- **Job item**
The lines to be extracted begin at the line containing "Adresse email (non" and end at the last line of the data below; copy them exactly and leave out the pictures.

- **Available data**
------------------------------------------------
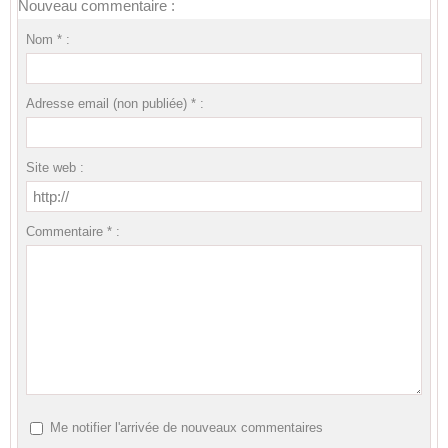
Nouveau commentaire :
Nom * :
Adresse email (non publiée) * :
Site web :
Commentaire * :
Me notifier l'arrivée de nouveaux commentaires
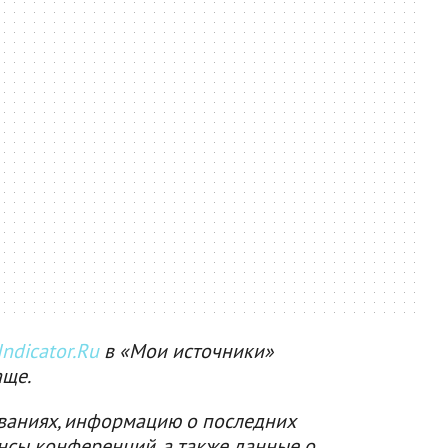
ndicator.Ru
в «Мои источники»
аще.
ваниях, информацию о последних
нсы конференций, а также данные о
------------------------------------------------
- **Written solution**
Adresse email (non publiée) * :
Site web :
Commentaire * :
Me notifier l'arrivée de nouveaux commentaires
ndicator.Ru
в «Мои источники»
аще.
ваниях, информацию о последних
нсы конференций, а также данные о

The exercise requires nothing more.